The governor’s plan is far more expansive than the school district PERS plan she successfully pushed for the Legislature to pass last year. Her new plan diverts revenue streams to the school fund for a longer period and is particularly dependent on future capital gains tax revenues, which are historically volatile and make up nearly 40 percent of the forecast receipts in the plan. The $1.3 billion estimate from capital gains is based on an analysis of historical trends by the Office of Economic Analysis, but the actual results would depend on future performance of financial markets and whether Brown can convince lawmakers to divert those tax revenues for 15 years.

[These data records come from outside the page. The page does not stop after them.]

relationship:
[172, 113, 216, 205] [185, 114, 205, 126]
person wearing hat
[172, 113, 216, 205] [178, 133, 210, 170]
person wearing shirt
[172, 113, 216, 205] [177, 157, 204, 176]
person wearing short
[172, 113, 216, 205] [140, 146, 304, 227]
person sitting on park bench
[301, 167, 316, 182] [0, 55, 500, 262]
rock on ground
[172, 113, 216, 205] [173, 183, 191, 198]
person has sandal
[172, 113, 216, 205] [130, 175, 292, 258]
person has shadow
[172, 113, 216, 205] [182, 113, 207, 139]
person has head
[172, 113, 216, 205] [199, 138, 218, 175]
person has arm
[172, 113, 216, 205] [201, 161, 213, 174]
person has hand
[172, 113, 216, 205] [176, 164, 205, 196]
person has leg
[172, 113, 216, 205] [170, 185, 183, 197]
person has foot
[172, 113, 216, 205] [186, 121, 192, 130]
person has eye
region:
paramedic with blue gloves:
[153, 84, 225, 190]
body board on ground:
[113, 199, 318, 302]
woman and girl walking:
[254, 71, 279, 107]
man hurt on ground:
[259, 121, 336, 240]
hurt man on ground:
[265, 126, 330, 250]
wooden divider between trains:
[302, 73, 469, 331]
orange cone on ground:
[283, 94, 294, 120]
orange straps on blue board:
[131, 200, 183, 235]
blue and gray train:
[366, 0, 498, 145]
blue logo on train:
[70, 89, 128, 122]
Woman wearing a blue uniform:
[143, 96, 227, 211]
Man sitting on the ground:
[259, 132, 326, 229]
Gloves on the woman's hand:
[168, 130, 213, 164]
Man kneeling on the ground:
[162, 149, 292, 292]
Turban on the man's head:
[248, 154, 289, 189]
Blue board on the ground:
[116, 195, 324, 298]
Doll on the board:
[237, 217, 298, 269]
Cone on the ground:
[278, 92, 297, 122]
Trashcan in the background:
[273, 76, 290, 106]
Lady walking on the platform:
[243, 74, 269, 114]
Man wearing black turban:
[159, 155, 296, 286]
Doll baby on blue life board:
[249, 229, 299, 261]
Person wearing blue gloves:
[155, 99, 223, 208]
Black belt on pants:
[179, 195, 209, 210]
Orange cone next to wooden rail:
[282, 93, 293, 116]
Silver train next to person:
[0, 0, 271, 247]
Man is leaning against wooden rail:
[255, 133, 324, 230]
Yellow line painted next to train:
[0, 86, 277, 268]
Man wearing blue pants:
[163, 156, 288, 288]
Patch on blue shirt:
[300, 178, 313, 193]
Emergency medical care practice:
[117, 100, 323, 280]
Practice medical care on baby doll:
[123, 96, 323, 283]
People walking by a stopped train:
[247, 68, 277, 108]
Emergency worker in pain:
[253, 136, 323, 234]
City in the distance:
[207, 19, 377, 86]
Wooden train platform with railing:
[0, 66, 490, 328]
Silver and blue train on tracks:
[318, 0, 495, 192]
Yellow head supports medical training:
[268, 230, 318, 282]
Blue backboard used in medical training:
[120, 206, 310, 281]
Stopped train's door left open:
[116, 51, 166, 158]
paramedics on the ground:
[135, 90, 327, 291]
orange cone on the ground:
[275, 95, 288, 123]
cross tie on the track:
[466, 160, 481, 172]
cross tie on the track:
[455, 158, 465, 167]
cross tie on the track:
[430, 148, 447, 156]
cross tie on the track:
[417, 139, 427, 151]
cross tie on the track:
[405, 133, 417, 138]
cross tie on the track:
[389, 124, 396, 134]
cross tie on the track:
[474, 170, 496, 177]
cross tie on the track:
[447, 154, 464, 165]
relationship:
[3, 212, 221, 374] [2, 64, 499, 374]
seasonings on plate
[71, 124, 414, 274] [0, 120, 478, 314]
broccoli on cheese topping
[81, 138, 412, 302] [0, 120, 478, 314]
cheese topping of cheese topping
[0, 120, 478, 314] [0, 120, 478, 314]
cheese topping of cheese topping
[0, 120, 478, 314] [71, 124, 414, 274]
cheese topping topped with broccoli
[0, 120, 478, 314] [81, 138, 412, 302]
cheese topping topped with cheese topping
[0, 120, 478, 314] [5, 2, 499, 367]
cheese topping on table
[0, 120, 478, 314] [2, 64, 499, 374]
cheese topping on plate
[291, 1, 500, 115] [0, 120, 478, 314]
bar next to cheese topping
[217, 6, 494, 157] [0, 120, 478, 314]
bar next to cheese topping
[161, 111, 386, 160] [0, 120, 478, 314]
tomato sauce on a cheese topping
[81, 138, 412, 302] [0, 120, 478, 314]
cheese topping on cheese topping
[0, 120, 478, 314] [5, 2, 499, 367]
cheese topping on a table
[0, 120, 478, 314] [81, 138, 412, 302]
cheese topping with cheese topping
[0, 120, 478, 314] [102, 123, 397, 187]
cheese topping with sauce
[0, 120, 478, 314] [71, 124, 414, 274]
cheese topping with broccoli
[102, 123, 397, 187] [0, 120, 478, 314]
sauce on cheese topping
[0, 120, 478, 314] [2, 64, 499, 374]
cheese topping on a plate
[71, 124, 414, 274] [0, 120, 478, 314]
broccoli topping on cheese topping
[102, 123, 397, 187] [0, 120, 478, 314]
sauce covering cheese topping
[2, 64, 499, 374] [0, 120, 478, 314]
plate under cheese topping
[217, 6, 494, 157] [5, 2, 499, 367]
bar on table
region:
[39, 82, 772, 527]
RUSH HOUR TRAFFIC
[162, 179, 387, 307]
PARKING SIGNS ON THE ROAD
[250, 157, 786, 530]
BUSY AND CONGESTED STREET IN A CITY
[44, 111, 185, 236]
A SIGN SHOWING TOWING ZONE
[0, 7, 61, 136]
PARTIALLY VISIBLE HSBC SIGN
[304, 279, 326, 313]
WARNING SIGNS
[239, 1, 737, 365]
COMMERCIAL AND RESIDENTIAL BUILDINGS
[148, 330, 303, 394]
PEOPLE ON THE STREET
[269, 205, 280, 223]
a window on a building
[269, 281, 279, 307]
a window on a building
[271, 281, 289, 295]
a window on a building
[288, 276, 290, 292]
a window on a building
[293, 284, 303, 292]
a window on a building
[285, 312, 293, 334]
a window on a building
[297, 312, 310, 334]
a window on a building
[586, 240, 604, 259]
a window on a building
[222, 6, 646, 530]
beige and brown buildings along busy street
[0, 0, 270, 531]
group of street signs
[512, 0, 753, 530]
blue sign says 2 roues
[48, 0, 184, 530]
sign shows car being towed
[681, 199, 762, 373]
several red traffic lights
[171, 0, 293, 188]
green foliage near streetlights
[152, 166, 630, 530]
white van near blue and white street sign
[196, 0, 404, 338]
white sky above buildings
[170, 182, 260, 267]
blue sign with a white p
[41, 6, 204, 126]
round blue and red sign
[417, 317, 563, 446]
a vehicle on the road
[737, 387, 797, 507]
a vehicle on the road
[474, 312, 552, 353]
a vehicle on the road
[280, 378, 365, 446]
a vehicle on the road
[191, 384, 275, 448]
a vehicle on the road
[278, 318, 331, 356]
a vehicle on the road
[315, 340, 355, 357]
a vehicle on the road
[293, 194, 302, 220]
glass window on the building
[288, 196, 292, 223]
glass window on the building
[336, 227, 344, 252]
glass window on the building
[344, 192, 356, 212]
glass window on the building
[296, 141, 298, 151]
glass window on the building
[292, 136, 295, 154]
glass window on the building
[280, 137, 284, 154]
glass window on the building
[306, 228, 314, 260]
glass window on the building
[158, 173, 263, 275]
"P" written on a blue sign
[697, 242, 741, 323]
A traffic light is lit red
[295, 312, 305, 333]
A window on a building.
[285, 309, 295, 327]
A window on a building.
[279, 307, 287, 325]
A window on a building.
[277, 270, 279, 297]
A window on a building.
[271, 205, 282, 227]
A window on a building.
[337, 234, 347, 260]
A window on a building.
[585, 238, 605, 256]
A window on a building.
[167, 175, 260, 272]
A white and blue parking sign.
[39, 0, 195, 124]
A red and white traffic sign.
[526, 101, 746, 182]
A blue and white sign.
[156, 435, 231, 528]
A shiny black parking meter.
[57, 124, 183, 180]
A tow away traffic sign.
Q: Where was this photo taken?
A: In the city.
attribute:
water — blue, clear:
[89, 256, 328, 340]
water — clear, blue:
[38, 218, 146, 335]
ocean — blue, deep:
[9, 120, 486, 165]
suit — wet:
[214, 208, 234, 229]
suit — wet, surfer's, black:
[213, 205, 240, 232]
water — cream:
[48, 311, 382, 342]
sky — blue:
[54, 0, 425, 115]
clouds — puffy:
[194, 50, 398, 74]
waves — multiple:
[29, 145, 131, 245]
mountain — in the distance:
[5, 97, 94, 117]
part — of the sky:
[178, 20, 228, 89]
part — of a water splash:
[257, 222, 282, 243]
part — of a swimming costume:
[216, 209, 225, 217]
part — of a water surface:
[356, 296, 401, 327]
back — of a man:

Based on cash flow projections from the governor’s office, however, a combination of those revenue streams could be sufficient to reduce some of the $375 million in pension cost increases schools will absorb during the coming two years budget cycle and hold them steady thereafter.
Some elements of the plan, including sweeping part of SAIF’s surplus, are anathema to some members of the business community, who say they depend on low worker’s compensation rates that SAIF’s strong surplus enables.
The Oregon PERS Coalition of public employees also questioned the plan’s legality.
“The proposal described today is a non-starter and lawmakers should reject it right out of the gate,” said a statement from the group. “It would be an immediate salary cut to the tens of thousands of teachers and public employees who educate our children, protect our safety and serve our communities. This convoluted, confusing and ill-conceived proposal also raises serious constitutional and legal issues that would send the state into court for another lengthy and expensive lawsuit.”